# UHS MCAT Aggregate Formula Change



## Hamza Dar (Nov 24, 2012)

I heard that UHS has changed the aggregate calculation formula for 2014 session. I heard tht it had been changed to 80% Mcat and 20 FSC. Is it true?


----------



## Dark Knight (Sep 16, 2013)

I think the 50 40 10 formulae is set by PMDC not UHS. In that case I dont think UHS has the authority to change unless and until PMDC does so. And I dont think PMDC has anounced any such thing yet.


----------



## KRRISH (Oct 6, 2012)

Entry test will be on 30 august ...according to DAWN news... But not confirmed still.


----------



## Rana Babar Mumtaz (Apr 29, 2014)

I heard that it is 70% MCAT and 30% Fsc.....


----------



## Shoaib 786 (Apr 6, 2014)

Whatever the agregate formula is going to be, I bet this year MCAT is going to be really tough.


----------



## Mehreen Fiaz (Jun 20, 2013)

Shoaib 786 said:


> Whatever the agregate formula is going to be, I bet this year MCAT is going to be really tough.

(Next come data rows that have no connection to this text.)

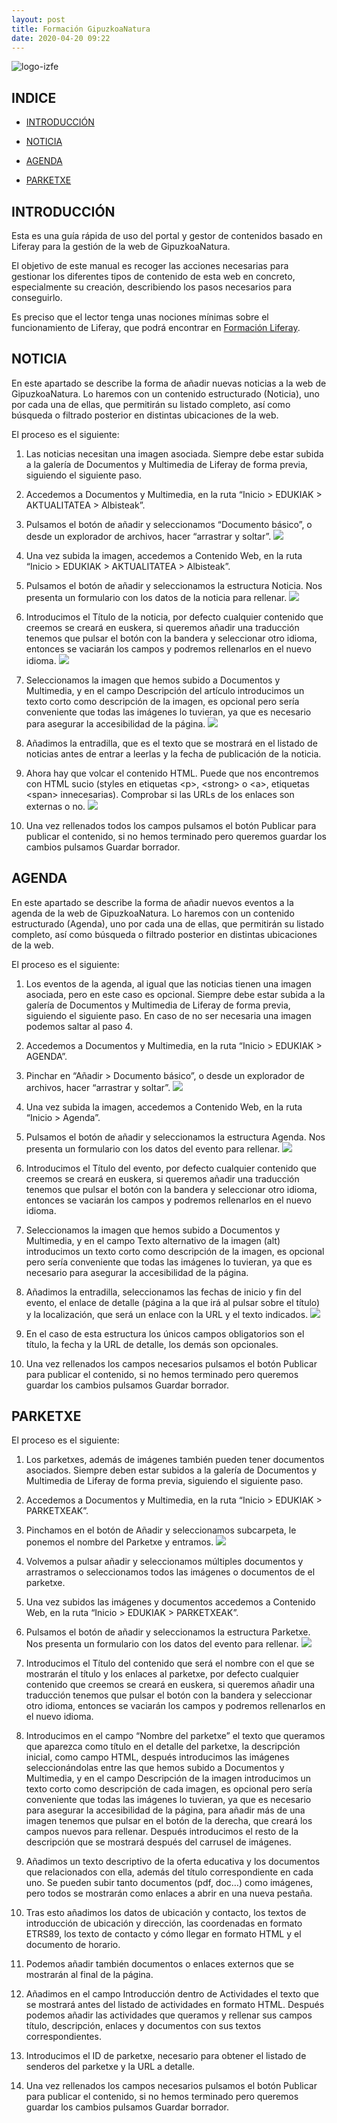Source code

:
 ```yaml
---
layout: post
title: Formación GipuzkoaNatura
date: 2020-04-20 09:22
---
```


![logo-izfe](/images/image2.png)


## INDICE 

- [INTRODUCCIÓN](#introducción)

- [NOTICIA](#noticia)

- [AGENDA](#agenda)

- [PARKETXE](#parketxe)

## INTRODUCCIÓN

Esta es una guía rápida de uso del portal y gestor de contenidos basado
en Liferay para la gestión de la web de GipuzkoaNatura.

El objetivo de este manual es recoger las acciones necesarias para
gestionar los diferentes tipos de contenido de esta web en concreto,
especialmente su creación, describiendo los pasos necesarios para
conseguirlo.

Es preciso que el lector tenga unas nociones mínimas sobre el
funcionamiento de Liferay, que podrá encontrar en [Formación Liferay](/2020/04/20/formacion-liferay).

## NOTICIA 

En este apartado se describe la forma de añadir nuevas noticias a la web
de GipuzkoaNatura. Lo haremos con un contenido estructurado (Noticia),
uno por cada una de ellas, que permitirán su listado completo, así como
búsqueda o filtrado posterior en distintas ubicaciones de la web.

El proceso es el siguiente:

1. Las noticias necesitan una imagen asociada. Siempre debe estar subida a
la galería de Documentos y Multimedia de Liferay de forma previa,
siguiendo el siguiente paso.

2. Accedemos a Documentos y Multimedia, en la ruta “Inicio \> EDUKIAK \>
AKTUALITATEA \> Albisteak”.

3. Pulsamos el botón de añadir y seleccionamos “Documento básico”, o
desde un explorador de archivos, hacer “arrastrar y soltar”.
![](/images/documentosnoticia.gif)

4. Una vez subida la imagen, accedemos a Contenido Web, en la ruta
“Inicio \> EDUKIAK \> AKTUALITATEA \> Albisteak”.

5. Pulsamos el botón de añadir y seleccionamos la estructura Noticia. Nos
presenta un formulario con los datos de la noticia para rellenar.
![](/images/noticia.gif)

6. Introducimos el Título de la noticia, por defecto cualquier contenido que
creemos se creará en euskera, si queremos añadir una traducción tenemos
que pulsar el botón con la bandera y seleccionar otro idioma, entonces
se vaciarán los campos y podremos rellenarlos en el nuevo idioma.
![](/images/idioma.gif)

7. Seleccionamos la imagen que hemos subido a Documentos y Multimedia, y
en el campo Descripción del artículo introducimos un texto corto como
descripción de la imagen, es opcional pero sería conveniente que todas
las imágenes lo tuvieran, ya que es necesario para asegurar la
accesibilidad de la página.
![](/images/imagen.gif)

8. Añadimos la entradilla, que es el texto que se mostrará en el listado
de noticias antes de entrar a leerlas y la fecha de publicación de la noticia.

9. Ahora hay que volcar el contenido HTML. Puede que nos encontremos con
HTML sucio (styles en etiquetas \<p\>, \<strong\> o \<a\>, etiquetas \<span\> innecesarias). Comprobar si
las URLs de los enlaces son externas o no.
![](/images/html.gif)

10. Una vez rellenados todos los campos pulsamos el botón Publicar para
publicar el contenido, si no hemos terminado pero queremos guardar los
cambios pulsamos Guardar borrador.

## AGENDA

En este apartado se describe la forma de añadir nuevos eventos a la
agenda de la web de GipuzkoaNatura. Lo haremos con un contenido
estructurado (Agenda), uno por cada una de ellas, que permitirán su
listado completo, así como búsqueda o filtrado posterior en distintas
ubicaciones de la web.

El proceso es el siguiente:

1. Los eventos de la agenda, al igual que las noticias tienen una imagen
asociada, pero en este caso es opcional. Siempre debe estar subida a la
galería de Documentos y Multimedia de Liferay de forma previa, siguiendo
el siguiente paso. En caso de no ser necesaria una imagen podemos saltar al paso 4.

2. Accedemos a Documentos y Multimedia, en la ruta “Inicio \> EDUKIAK \>
AGENDA”.

3. Pinchar en “Añadir \> Documento básico”, o desde un explorador de
archivos, hacer “arrastrar y soltar”.
![](/images/documentosagenda.gif)

4. Una vez subida la imagen, accedemos a Contenido Web, en la ruta
“Inicio \> Agenda”.

5. Pulsamos el botón de añadir y seleccionamos la estructura Agenda. Nos
presenta un formulario con los datos del evento para rellenar.
![](/images/agenda.gif)

6. Introducimos el Título del evento, por defecto cualquier contenido que
creemos se creará en euskera, si queremos añadir una traducción tenemos
que pulsar el botón con la bandera y seleccionar otro idioma, entonces
se vaciarán los campos y podremos rellenarlos en el nuevo idioma.

7. Seleccionamos la imagen que hemos subido a Documentos y Multimedia, y
en el campo Texto alternativo de la imagen (alt) introducimos un texto
corto como descripción de la imagen, es opcional pero sería conveniente
que todas las imágenes lo tuvieran, ya que es necesario para asegurar la
accesibilidad de la página.

9. Añadimos la entradilla, seleccionamos las fechas de inicio y fin del
evento, el enlace de detalle (página a la que irá al pulsar sobre el
título) y la localización, que será un enlace con la URL y el texto
indicados.
![](/images/image6.png)

10. En el caso de esta estructura los únicos campos obligatorios son el
título, la fecha y la URL de detalle, los demás son opcionales.

11. Una vez rellenados los campos necesarios pulsamos el botón Publicar
para publicar el contenido, si no hemos terminado pero queremos guardar
los cambios pulsamos Guardar borrador.

## PARKETXE

El proceso es el siguiente:

1. Los parketxes, además de imágenes también pueden tener documentos
asociados. Siempre deben estar subidos a la galería de Documentos y
Multimedia de Liferay de forma previa, siguiendo el siguiente paso.

2. Accedemos a Documentos y Multimedia, en la ruta “Inicio \> EDUKIAK \>
PARKETXEAK”.

3. Pinchamos en el botón de Añadir y seleccionamos subcarpeta, le ponemos
el nombre del Parketxe y entramos.
![](/images/documentosparketxe.gif)

4. Volvemos a pulsar añadir y seleccionamos múltiples documentos y
arrastramos o seleccionamos todos las imágenes o documentos de el
parketxe.

4. Una vez subidos las imágenes y documentos accedemos a Contenido Web,
en la ruta “Inicio \> EDUKIAK \> PARKETXEAK”.

5. Pulsamos el botón de añadir y seleccionamos la estructura Parketxe.
Nos presenta un formulario con los datos del evento para rellenar.
![](/images/parketxe.gif)

6. Introducimos el Título del contenido que será el nombre con el que se
mostrarán el título y los enlaces al parketxe, por defecto cualquier
contenido que creemos se creará en euskera, si queremos añadir una
traducción tenemos que pulsar el botón con la bandera y seleccionar otro
idioma, entonces se vaciarán los campos y podremos rellenarlos en el
nuevo idioma.

7. Introducimos en el campo “Nombre del parketxe” el texto que queramos
que aparezca como título en el detalle del parketxe, la descripción
inicial, como campo HTML, después introducimos las imágenes
seleccionándolas entre las que hemos subido a Documentos y Multimedia,
y en el campo Descripción de la imagen introducimos un texto corto como
descripción de cada imagen, es opcional pero sería conveniente que todas
las imágenes lo tuvieran, ya que es necesario para asegurar la
accesibilidad de la página, para añadir más de una imagen tenemos que
pulsar en el botón de la derecha, que creará los campos nuevos para
rellenar. Después introducimos el resto de la descripción que se
mostrará después del carrusel de imágenes.

8. Añadimos un texto descriptivo de la oferta educativa y los documentos
que relacionados con ella, además del título correspondiente en cada
uno. Se pueden subir tanto documentos (pdf, doc…) como imágenes, pero
todos se mostrarán como enlaces a abrir en una nueva pestaña.

9. Tras esto añadimos los datos de ubicación y contacto, los textos de
introducción de ubicación y dirección, las coordenadas en formato
ETRS89, los texto de contacto y cómo llegar en formato HTML y el
documento de horario.

10. Podemos añadir también documentos o enlaces externos que se mostrarán
al final de la página.

11. Añadimos en el campo Introducción dentro de Actividades el texto que
se mostrará antes del listado de actividades en formato HTML. Después
podemos añadir las actividades que queramos y rellenar sus campos
título, descripción, enlaces y documentos con sus textos
correspondientes.

12. Introducimos el ID de parketxe, necesario para obtener el listado de
senderos del parketxe y la URL a detalle.

13. Una vez rellenados los campos necesarios pulsamos el botón Publicar
para publicar el contenido, si no hemos terminado pero queremos guardar
los cambios pulsamos Guardar borrador.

why you think so ?? well i think this year merit of medical colleges will be low as compared to last year
....:roll:


----------



## KRRISH (Oct 6, 2012)

Not too low...but can remain same...it is confirm that merit will not increase by 2%


----------



## Sheikhamir77 (Jan 28, 2014)

*Info About And Date And Formula Of MCAT 2014*

Dear All, the answers of your all question about date, formula etc is cover in this news of Dawn. plz see attachment


----------